El Reino Unido se harta de los timos en las reservas de hoteles

El Reino Unido se cansa de las presiones a los usuarios para que reserven habitaciones

El Reino Unido se harta de los timos en las reservas de hoteles

Competencia del Reino Unido investiga a plataformas de viajes online por prácticas fraudulentas en sus procesos de reserva

Equipo Cerodosbé

BARCELONA

03/07/2018 - 12:42h

Cuando un usuario está consultando tarifas en plataformas de viajes, suelen aparecer mensajes que advierten “precio mínimo garantizado” o “quedan dos habitaciones con este precio”. Estos anzuelos de marketing para seducir a potenciales compradores colmaron la paciencia de los organismos reguladores del Reino Unido.

La CMA (autoridad británica de competencia y mercados) se dirigió a las principales plataformas de reservas online para advertirles que algunas de sus prácticas pueden violar la ley de protección del consumidor.

Prácticas irregulares

Este ente regulador no precisó cuáles eran las webs involucradas, pero aseguró que incurren en prácticas irregulares como dar preferencia a hoteles que pagan una comisión por el servicio (una práctica que Tripadvisor anunció por medio de sus Espacios Patrocinados), engañar sobre descuentos, no informar claramente sobre el coste total de la reserva, o presionar variando el número de personas que supuestamente están interesadas en la misma habitación.

Ítems proporcionados
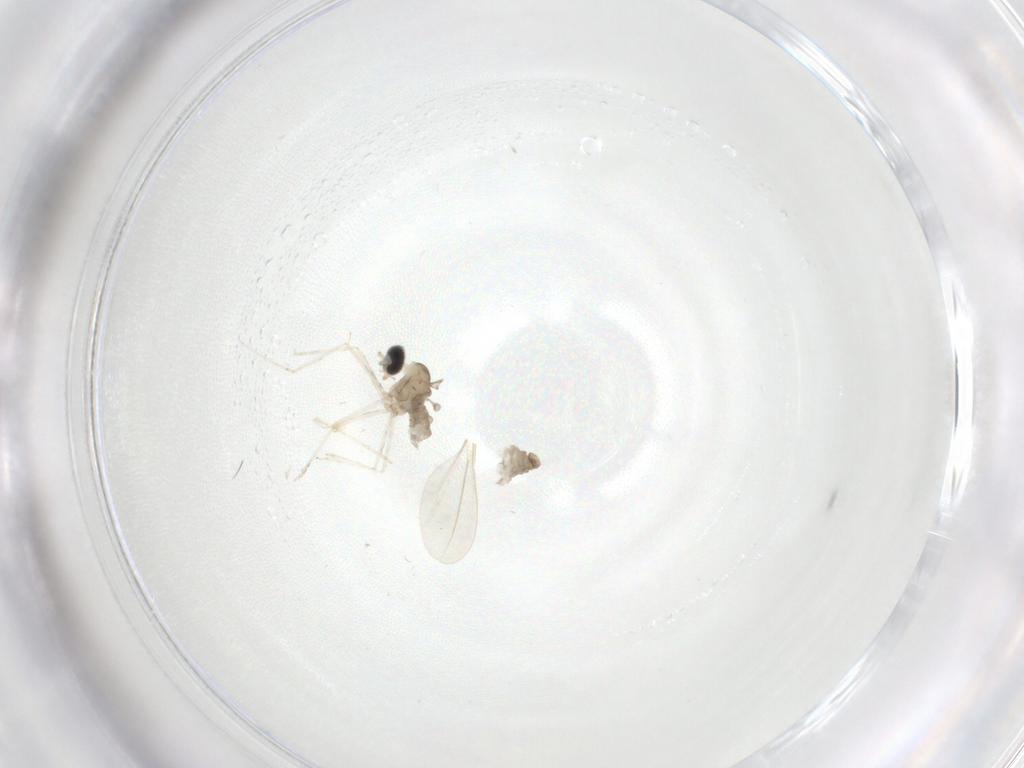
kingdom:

==

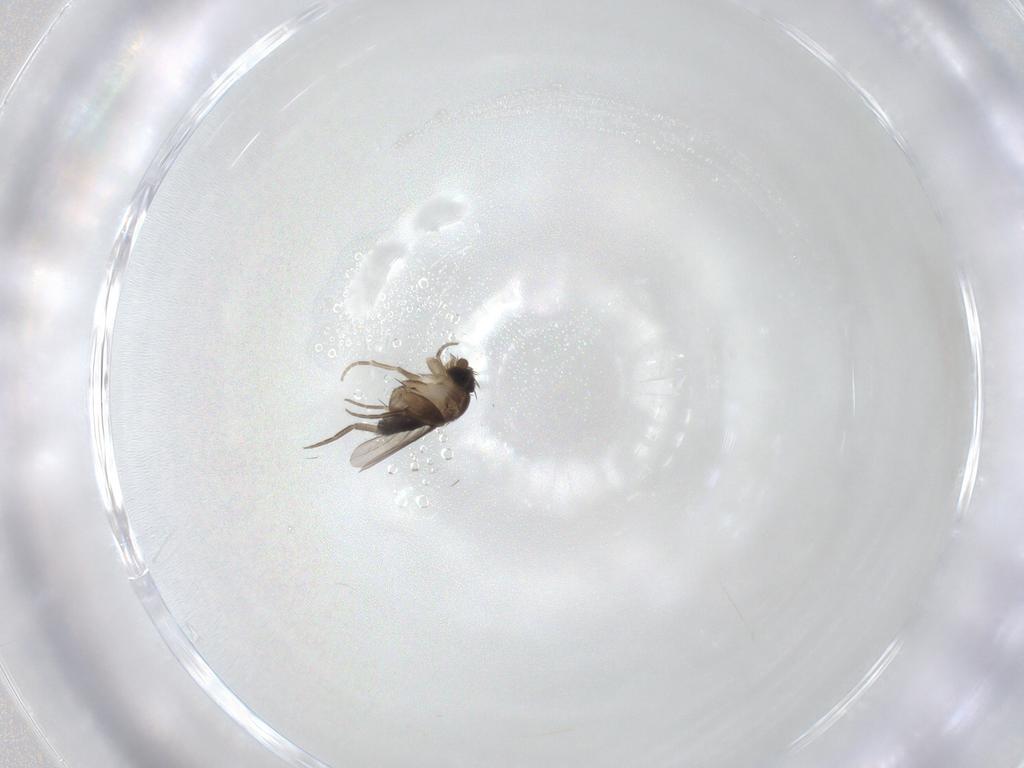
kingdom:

---

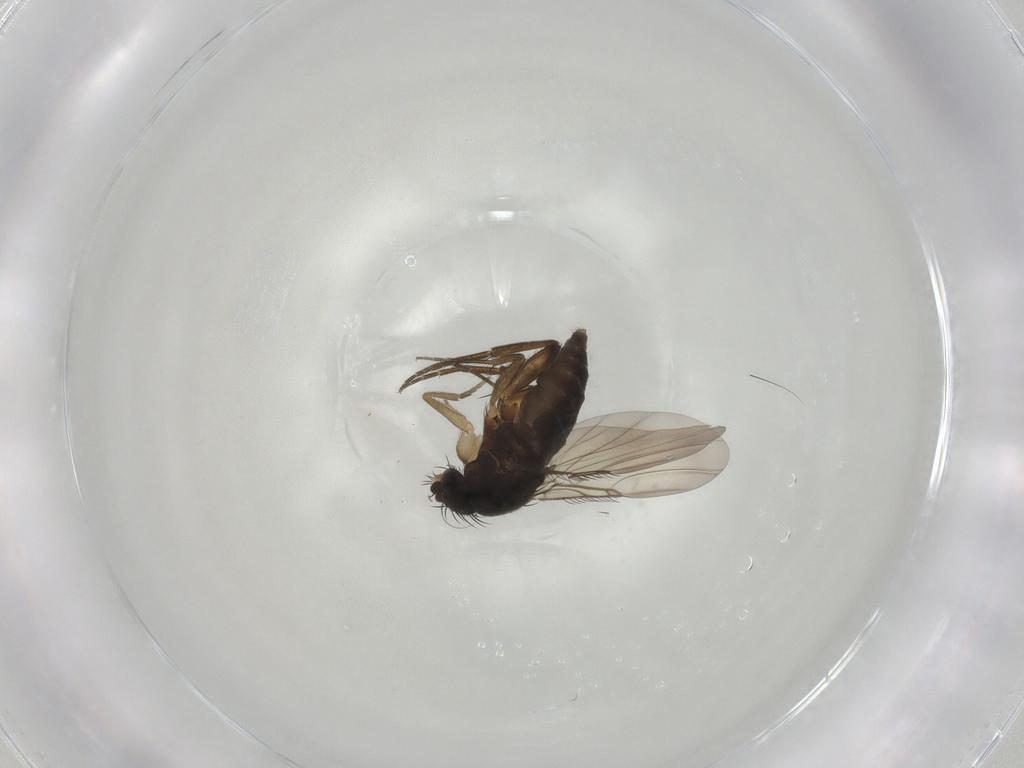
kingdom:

Ejercicio propuesto
Por favor, copia el texto sobre los timos en las reservas de hoteles comenzando en "El Reino Unido se cansa" y siguiendo hasta "del Reino Unido.", y cambia "anzuelos" por "ganchos".

Solución del ejercicio
El Reino Unido se cansa de las presiones a los usuarios para que reserven habitaciones

El Reino Unido se harta de los timos en las reservas de hoteles

Competencia del Reino Unido investiga a plataformas de viajes online por prácticas fraudulentas en sus procesos de reserva

Equipo Cerodosbé

BARCELONA

03/07/2018 - 12:42h

Cuando un usuario está consultando tarifas en plataformas de viajes, suelen aparecer mensajes que advierten “precio mínimo garantizado” o “quedan dos habitaciones con este precio”. Estos ganchos de marketing para seducir a potenciales compradores colmaron la paciencia de los organismos reguladores del Reino Unido.